Above we calculated the average number of comments created by post during each hour of the day.

Now let's find out the hours with the highest values. We are going to swap element's places in our 'avg_by_hour' list. For example the first value in our list is ['01', 11.383333333333333], we'll swap them so that it becomes [11.383333333333333, '01']. The average number of comments per hour will become the first element, the hour will become second. Once we do that, we'll sort through list in descending order

In [8]:
swap_avg_by_hour = []
for h, c in avg_by_hour:
    swap_avg_by_hour.append([c,h])
print(swap_avg_by_hour)
[[16.796296296296298, '16'], [11.051724137931034, '11'], [11.46, '17'], [21.525, '20'], [38.5948275862069, '15'], [14.741176470588234, '13'], [7.170212765957447, '04'], [6.746478873239437, '22'], [7.796296296296297, '03'], [7.852941176470588, '07'], [16.009174311926607, '21'], [10.25, '08'], [7.985294117647059, '23'], [23.810344827586206, '02'], [13.233644859813085, '14'], [13.440677966101696, '10'], [5.5777777777777775, '09'], [10.08695652173913, '05'], [11.383333333333333, '01'], [8.127272727272727, '00'], [13.20183486238532, '18'], [10.8, '19'], [9.41095890410959, '12'], [9.022727272727273, '06']]
In [9]:
#sorting through the swapped list
sorted_swap = sorted(swap_avg_by_hour, reverse = True)
print(sorted_swap[:5])
[[38.5948275862069, '15'], [23.810344827586206, '02'], [21.525, '20'], [16.796296296296298, '16'], [16.009174311926607, '21']]

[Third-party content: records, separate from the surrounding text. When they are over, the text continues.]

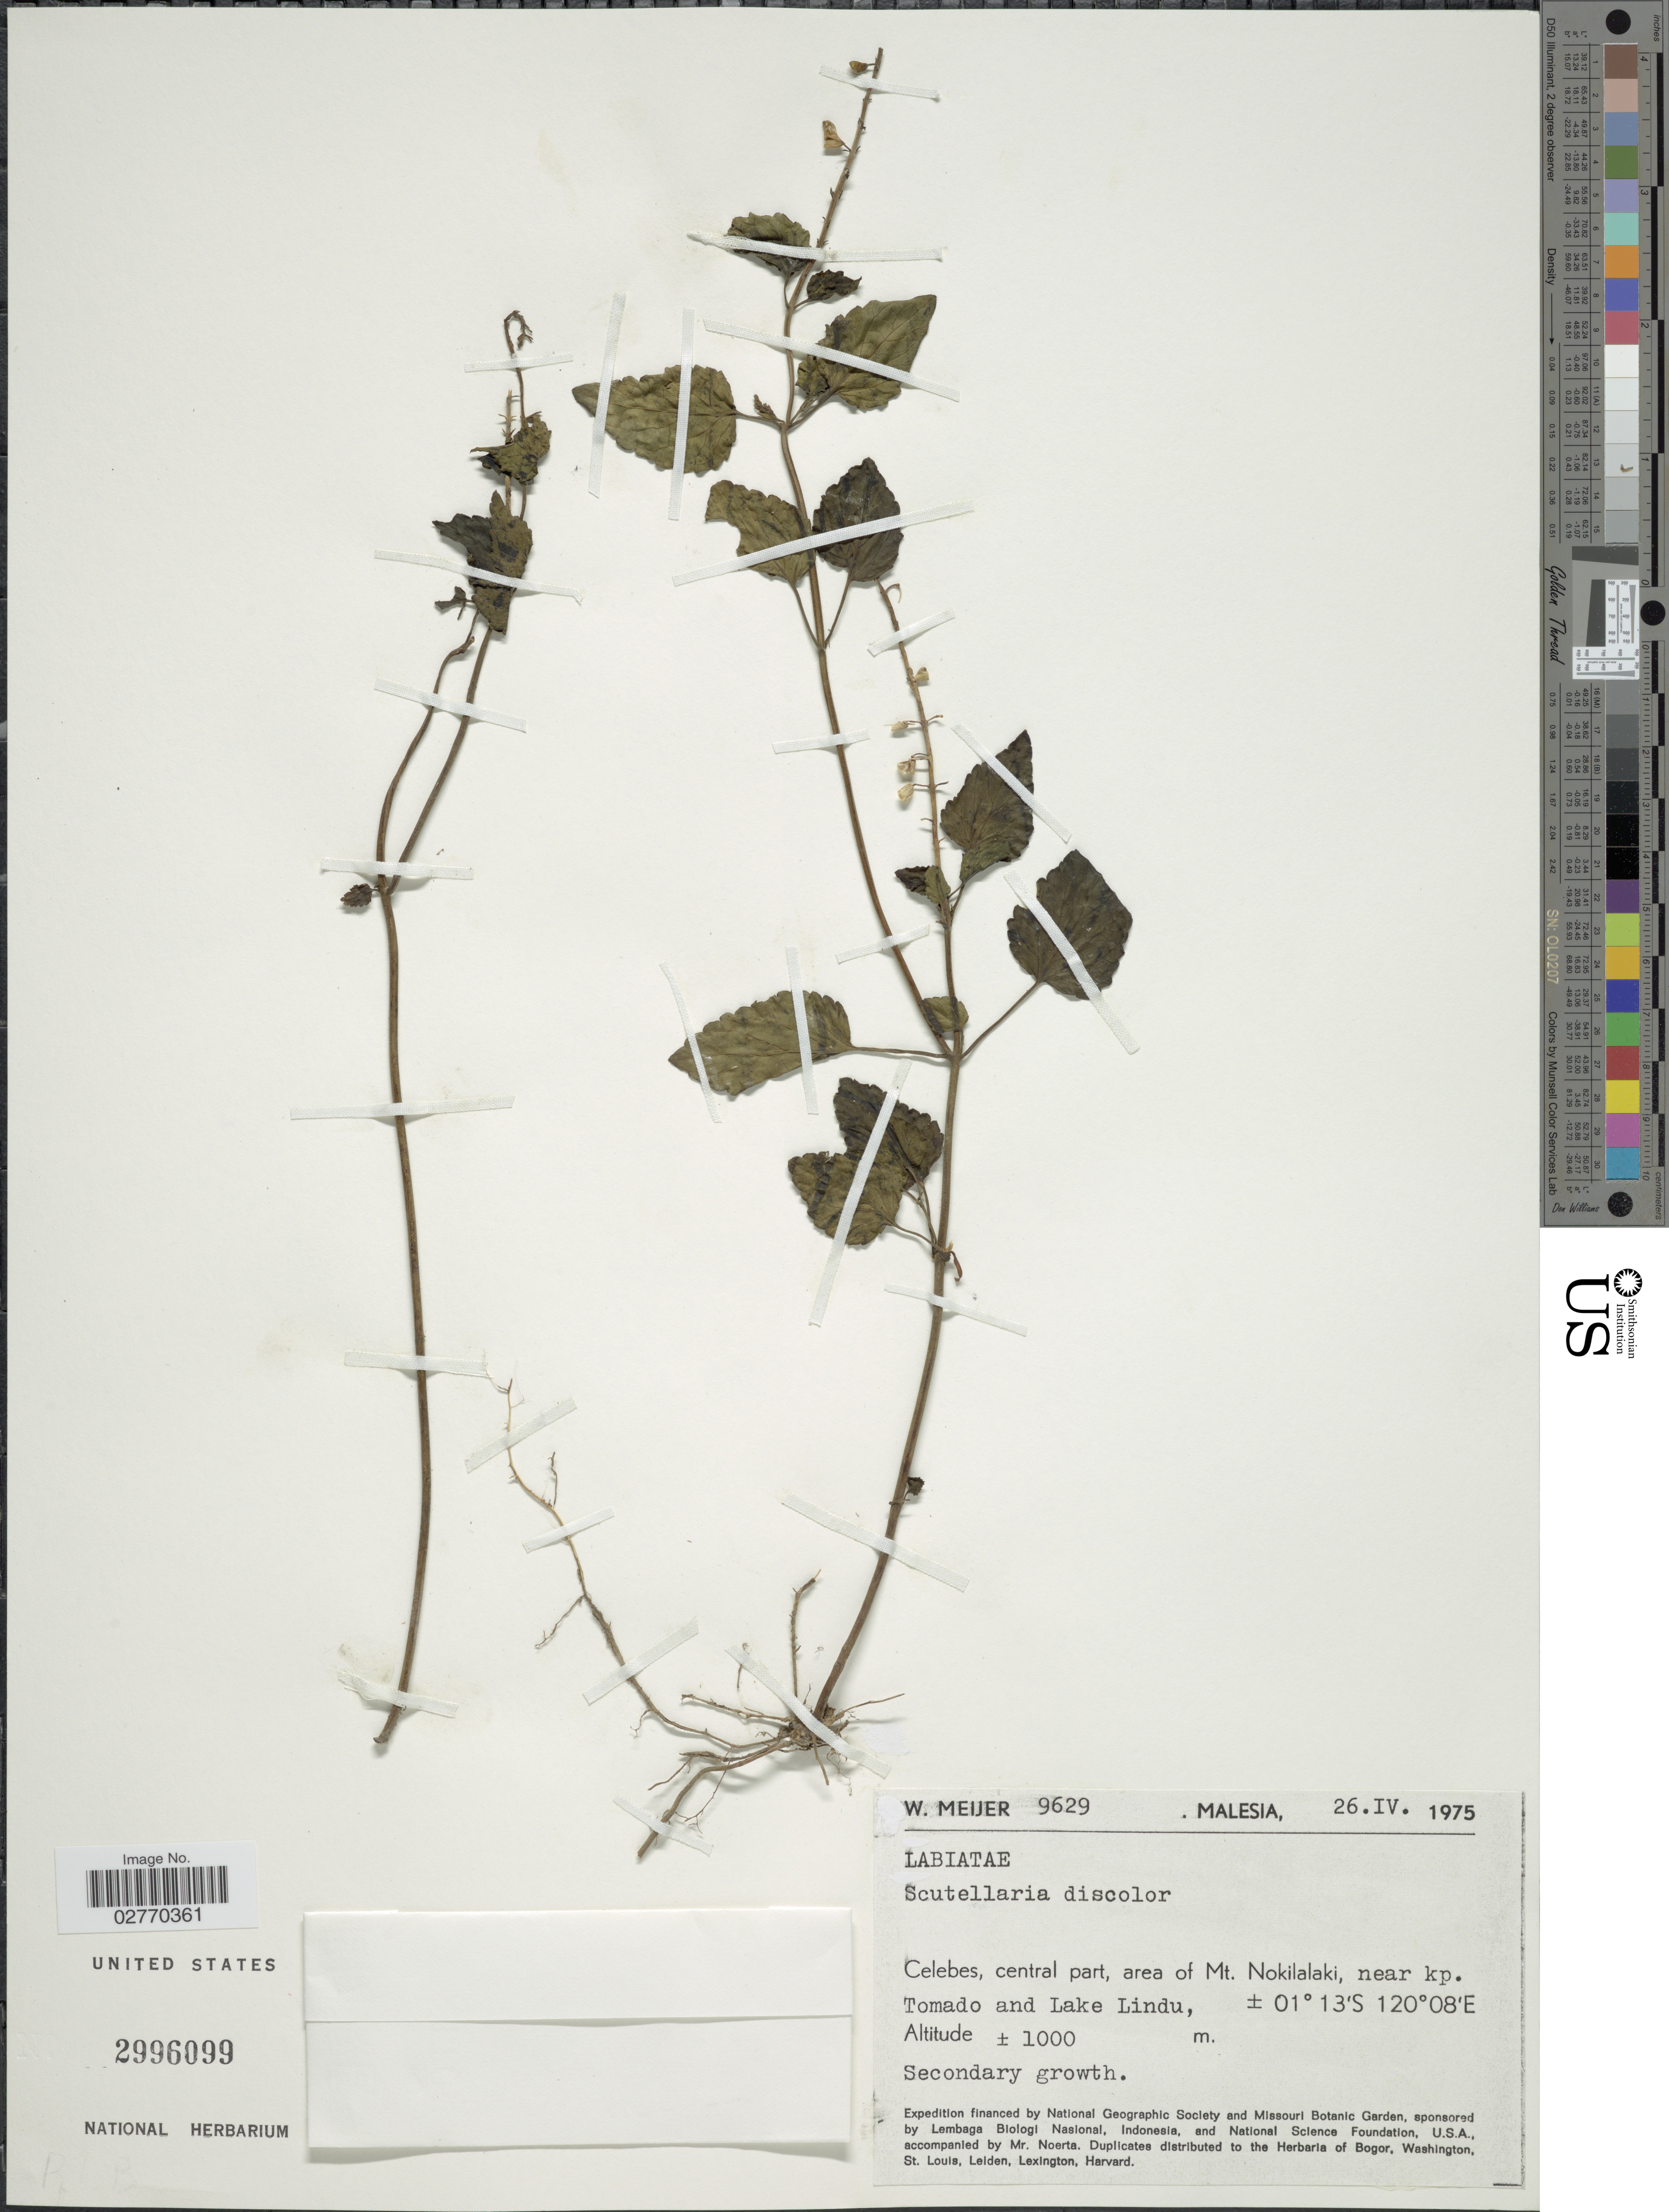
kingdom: Plantae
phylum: Tracheophyta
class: Magnoliopsida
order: Lamiales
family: Lamiaceae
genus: Scutellaria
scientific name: Scutellaria discolor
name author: Colebr.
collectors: W. Meijer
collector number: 9629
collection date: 1975-04-26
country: Malaysia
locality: Malesia. Celebes, central part, area of Mt. Nokilalaki, near kp. Tomada and Lake Lindu.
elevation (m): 1000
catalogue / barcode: US 2996099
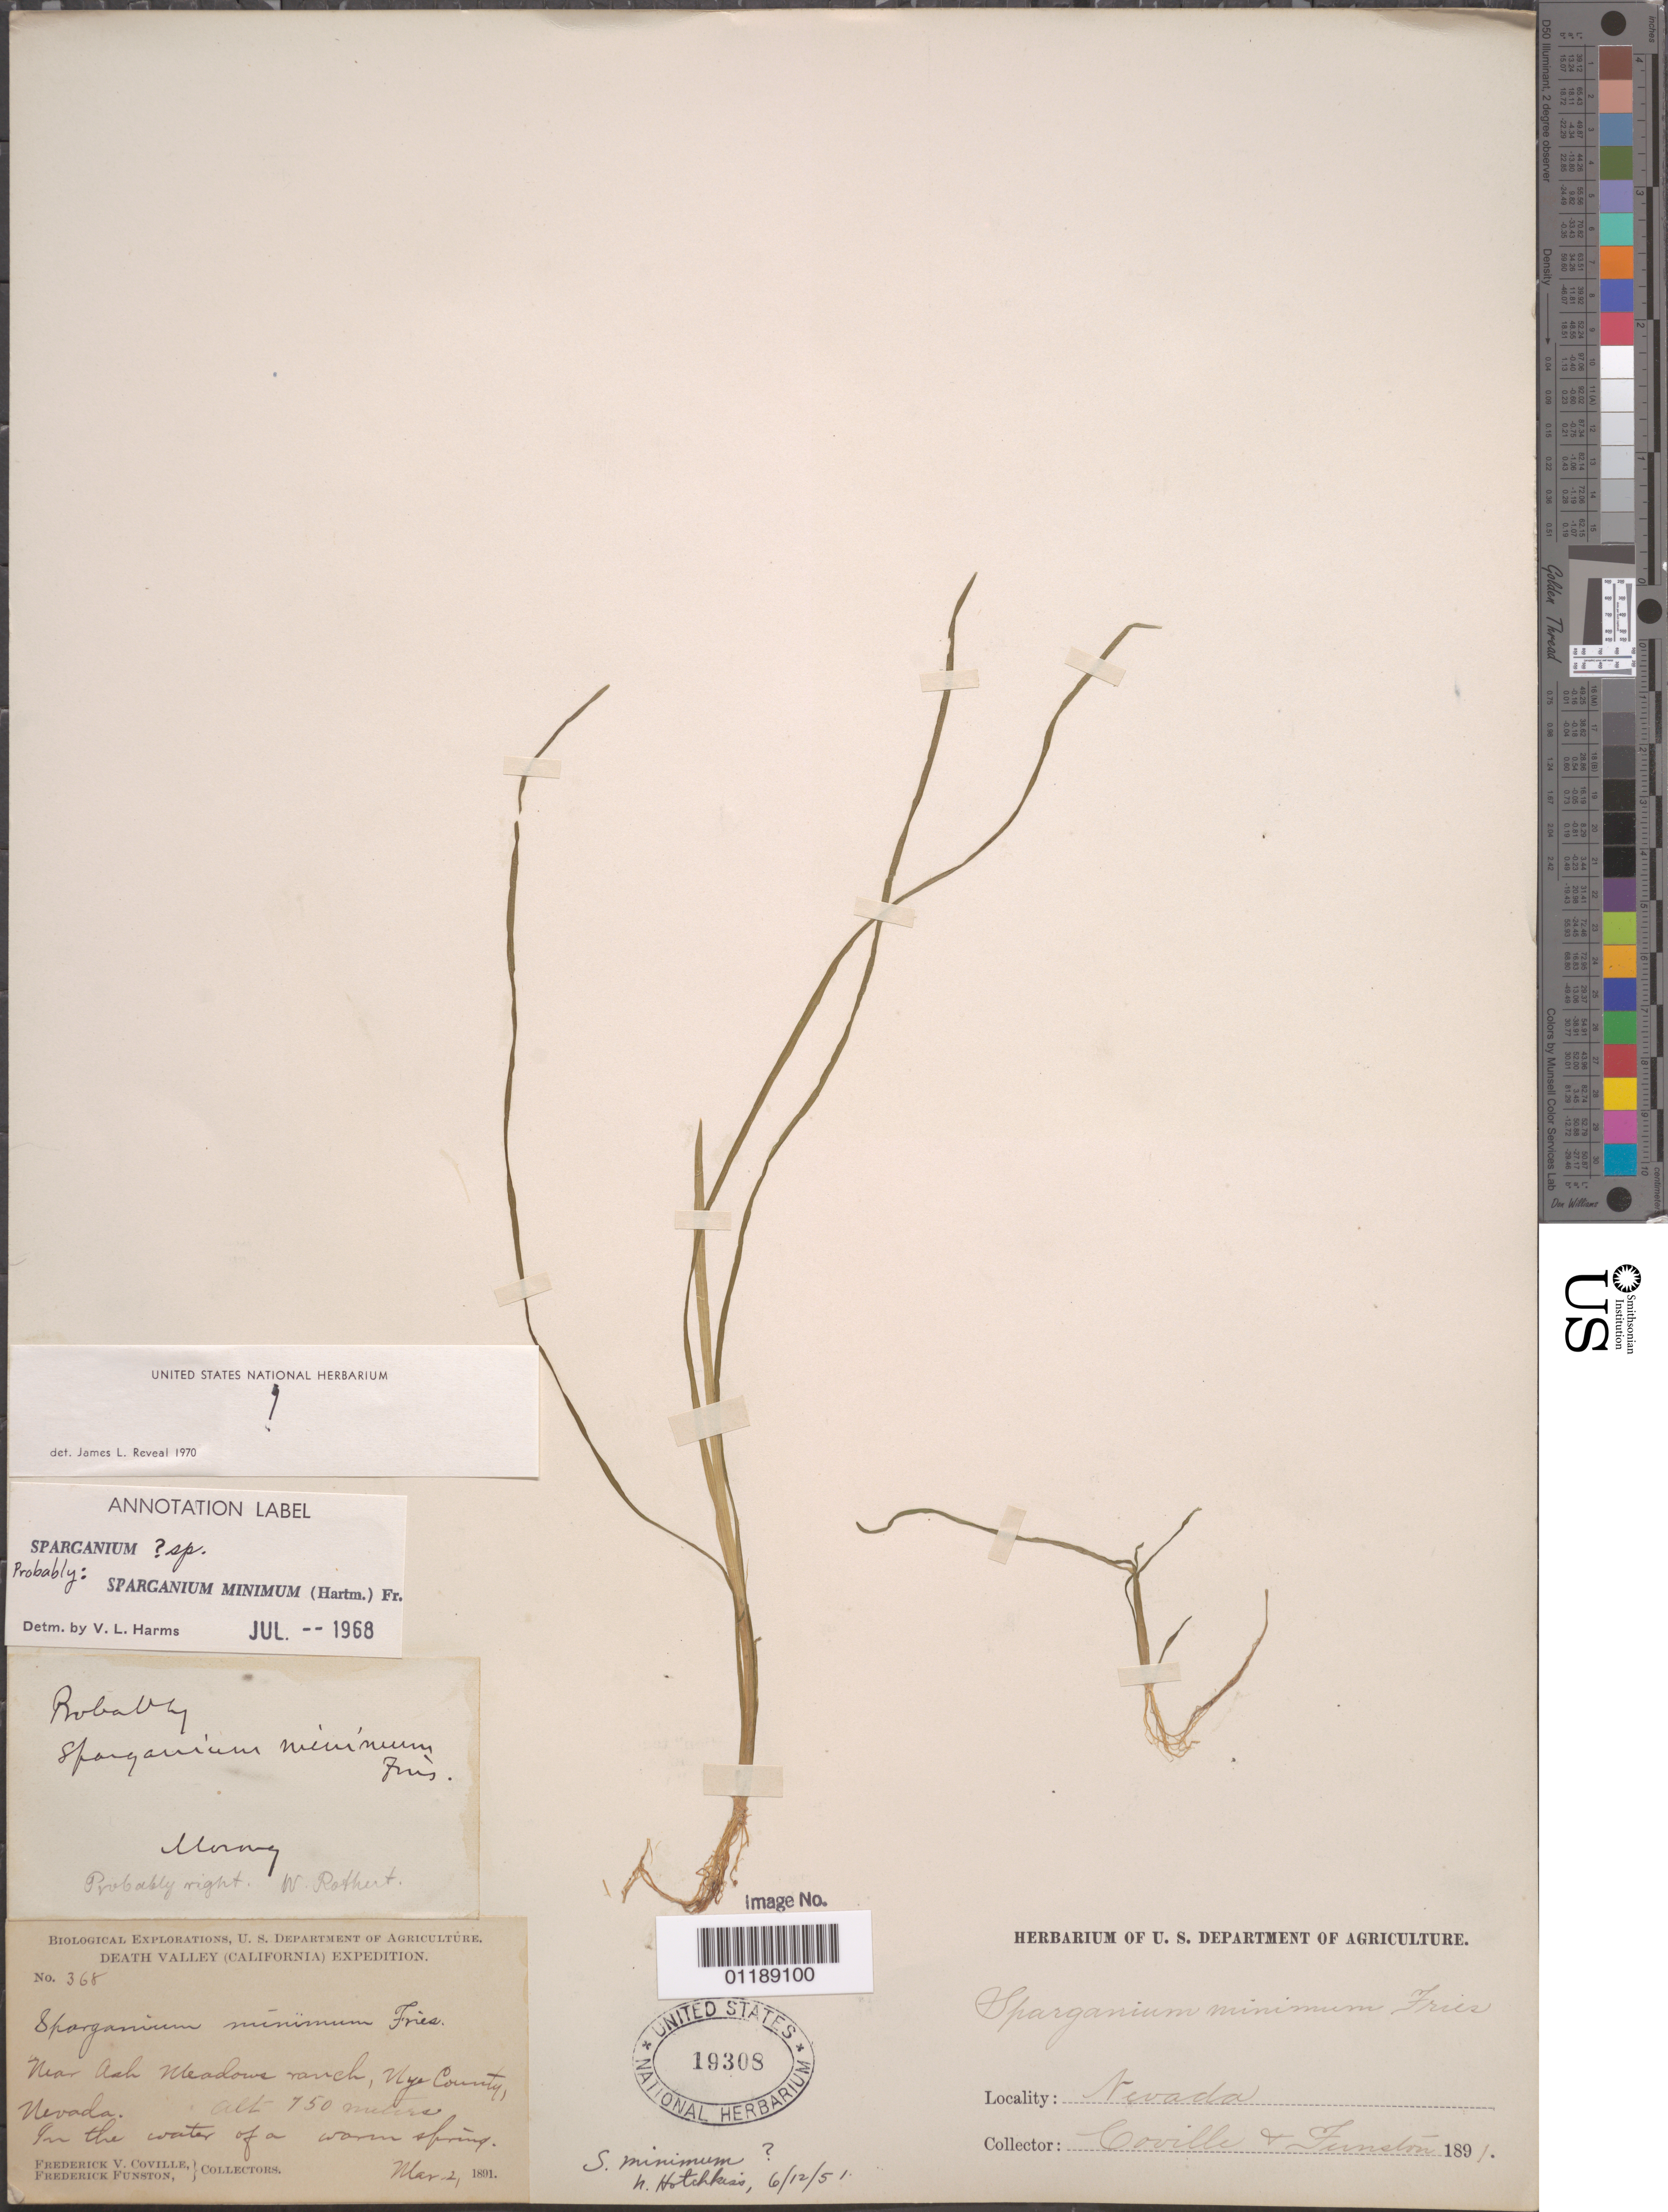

As you can see above we sorted through our swapped list and printed the Top 5 hours for Ask posts comments. 15(3pm) has the most comments per hour with 38.5 followed by 2am with 23.8, then 20(8pm) with 21.5

In [14]:
for comment, hour in sorted_swap[:5]:
    each_hour = dt.datetime.strptime(hour, '%H').strftime('%H:%M')
    comment_per_hour = '{h}: {c:.2f} average comments per post'.format(h = each_hour, c = comment)
    print(comment_per_hour)
15:00: 38.59 average comments per post
02:00: 23.81 average comments per post
20:00: 21.52 average comments per post
16:00: 16.80 average comments per post
21:00: 16.01 average comments per post

After our analysis of the Hacker News dataset, we have concluded that the ideal time to post and have a higher chance of receiving comments is 15(or 3PM), followed by 2am(I really don't know why anyone would stay awake at this time to comment but some people do lol). 15 or 3pm is at the top with the most received comments on average but that could also be influenced by the fact that it's also the hour with the most post created(116 posts).